C'est un bien curieux exercice que de vouloir penser sans les mots, et probablement voué à l'échec. D'un autre côté, la pensée doit pouvoir être préformée en quelque manière avant son passage à l'expression, sinon la formulation serait un mystère ; « avant » peut bien désigner un laps de temps aussi bref qu'on voudra, voire une quasi-simultanéité, reste qu'il faut avoir quelque chose à dire pour le dire. Maintenant à quoi peut bien ressembler cette pensée antécédente, c'est là aussi un mystère. Les idées doivent ressembler à ce dont elles sont l'idée (si par idées on entend des images, le cas est clair, mais si par idées on entend des concepts, on voit mal comment ils peuvent précéder la mise en mots) ; la pensée est claire ou obscure selon qu'elle peut ou non s'énoncer (« ce qui se conçoit bien »..) et une pensée obscure est comme la hylé des grecs, l'informe précédent la mise en forme. C'est de la langue, c'est de la mise en mots, qu'on apprend ce qu'on pensait réellement ; et si la langue échoue, c'est qu'on ne pensait rien du tout, ou qu'on pensait mal. Non que la langue ne puisse trahir la pensée, mais à cela il n'est pas d'autre remède que par la langue : il faut revenir, insister, mieux comprendre et faire comprendre.

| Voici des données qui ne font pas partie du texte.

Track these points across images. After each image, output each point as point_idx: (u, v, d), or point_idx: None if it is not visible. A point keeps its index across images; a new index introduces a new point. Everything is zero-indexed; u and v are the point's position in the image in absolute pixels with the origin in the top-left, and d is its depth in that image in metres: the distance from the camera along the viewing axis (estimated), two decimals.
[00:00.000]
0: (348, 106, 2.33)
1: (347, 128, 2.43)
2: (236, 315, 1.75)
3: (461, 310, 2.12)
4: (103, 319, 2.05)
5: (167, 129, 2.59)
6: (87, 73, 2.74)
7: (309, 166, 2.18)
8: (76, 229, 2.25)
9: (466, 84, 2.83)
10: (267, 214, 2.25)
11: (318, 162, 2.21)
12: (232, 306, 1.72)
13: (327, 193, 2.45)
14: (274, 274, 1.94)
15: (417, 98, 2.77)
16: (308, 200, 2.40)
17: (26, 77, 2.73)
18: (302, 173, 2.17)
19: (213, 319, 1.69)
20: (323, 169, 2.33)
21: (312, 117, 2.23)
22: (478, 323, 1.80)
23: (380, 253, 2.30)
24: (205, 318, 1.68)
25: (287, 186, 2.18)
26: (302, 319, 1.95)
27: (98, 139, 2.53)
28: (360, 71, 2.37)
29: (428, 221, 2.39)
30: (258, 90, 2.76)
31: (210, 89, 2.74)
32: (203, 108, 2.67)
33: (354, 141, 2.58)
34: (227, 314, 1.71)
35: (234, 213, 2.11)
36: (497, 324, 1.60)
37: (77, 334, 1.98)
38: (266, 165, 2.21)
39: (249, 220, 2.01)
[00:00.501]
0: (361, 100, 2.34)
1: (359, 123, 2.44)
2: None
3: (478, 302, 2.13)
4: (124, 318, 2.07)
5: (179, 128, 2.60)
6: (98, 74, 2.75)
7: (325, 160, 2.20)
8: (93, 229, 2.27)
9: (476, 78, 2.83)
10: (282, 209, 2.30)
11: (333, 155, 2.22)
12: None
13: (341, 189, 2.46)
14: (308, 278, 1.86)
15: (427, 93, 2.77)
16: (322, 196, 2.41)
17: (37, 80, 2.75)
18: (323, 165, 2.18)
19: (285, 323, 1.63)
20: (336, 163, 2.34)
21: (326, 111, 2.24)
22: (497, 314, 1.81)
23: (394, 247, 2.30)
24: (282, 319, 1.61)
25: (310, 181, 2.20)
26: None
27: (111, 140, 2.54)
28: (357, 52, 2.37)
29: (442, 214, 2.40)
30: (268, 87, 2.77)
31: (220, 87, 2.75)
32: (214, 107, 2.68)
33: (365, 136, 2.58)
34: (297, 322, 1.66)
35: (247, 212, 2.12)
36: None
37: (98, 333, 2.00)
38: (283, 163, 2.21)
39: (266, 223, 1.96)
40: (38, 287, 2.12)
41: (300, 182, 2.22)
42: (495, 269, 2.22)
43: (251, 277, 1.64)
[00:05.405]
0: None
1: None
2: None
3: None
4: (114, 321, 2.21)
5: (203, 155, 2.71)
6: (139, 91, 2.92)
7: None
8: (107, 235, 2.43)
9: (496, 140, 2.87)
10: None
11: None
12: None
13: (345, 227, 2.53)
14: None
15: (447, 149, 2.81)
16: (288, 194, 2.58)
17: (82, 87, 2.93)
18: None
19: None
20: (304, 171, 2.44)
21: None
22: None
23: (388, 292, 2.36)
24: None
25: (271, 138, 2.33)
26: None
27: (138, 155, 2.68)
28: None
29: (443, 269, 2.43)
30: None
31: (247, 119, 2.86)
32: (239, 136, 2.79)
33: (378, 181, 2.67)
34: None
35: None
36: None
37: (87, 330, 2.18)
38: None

On sait toutefois, que les concepts de la langue sont des termes généraux, et que toute généralité simplifie. Il se peut que nos pensées soient d'une telle nature que les mots soient impuissants à la rendre. On se tournera alors vers des langages plus intuitifs comme ceux des beaux-arts, pour dire ce qu'on a à dire ; et si même cela échoue, on choisira le silence (c'est ainsi que Wittgenstein conclut son Tractatus : " ce dont on ne peut parler, il faut le taire " , et c'est ainsi que certaines expériences ou certains ressentis sont intraduisibles, sans qu'on puisse incriminer pour autant un manque de pensée.
Le silence de ceux qui souffrent n'est pas un vide de pensée, plutôt un échec de la communication par les mots ; de même l'attente de la mort est rarement éloquente. Il en est ainsi parce que toute expérience purement individuelle ne peut pas être communiquée par les mots. C'est le corps qui prend alors le relais et qui signifie, par ses postures, ses changements, ses altérations dans la voix ou le regard, ce que les mots sont devenus impuissants à signifier. On dira alors que le corps pense et parle, alors que dans l'état normal de santé (ce « silence des organes »), il laisse le langage le faire à sa place.
Si l'on suit la dichotomie usuelle corps/esprit, la pensée est toujours loin du corps et elle est libre parce que le corps la laisse libre. Claire, logique, bien articulée, elle fonctionne comme une émanation des discours de la société et ne dit encore rien de son obscure origine. Mais que le corps vienne à penser à son tour, il le fait tout autrement, énonce la fragilité insensée de toutes nos constructions. Là est le véritable sujet. C'est lui le maitre .
Il n'est donc pas impossible de parler d'une pensée sans langage. C'est celle du corps, et de ses états ,du corps banalisé, silencieux, socialisé, et qui soudain dramatisé occupe toute la place. Il s'exprime, mais dans une toute autre langue que la langue commune. On peut évoquer le mime Marceau, le Living Theater des années 60 , ou encore les efforts désespérés d'Antonin Artaud pour verbaliser cet indicible du corps. Et ce n'est pas seulement dans l'exploration d'états limites comme ceux qu'engendre la souffrance que peut se constituer une pensée du corps, mais la danse contemporaine, la sculpture de Giacometti, ou même tout simplement l'observation attentive de la physionomie et de l'allure des gens autour de soi, en donnent aussi une idée.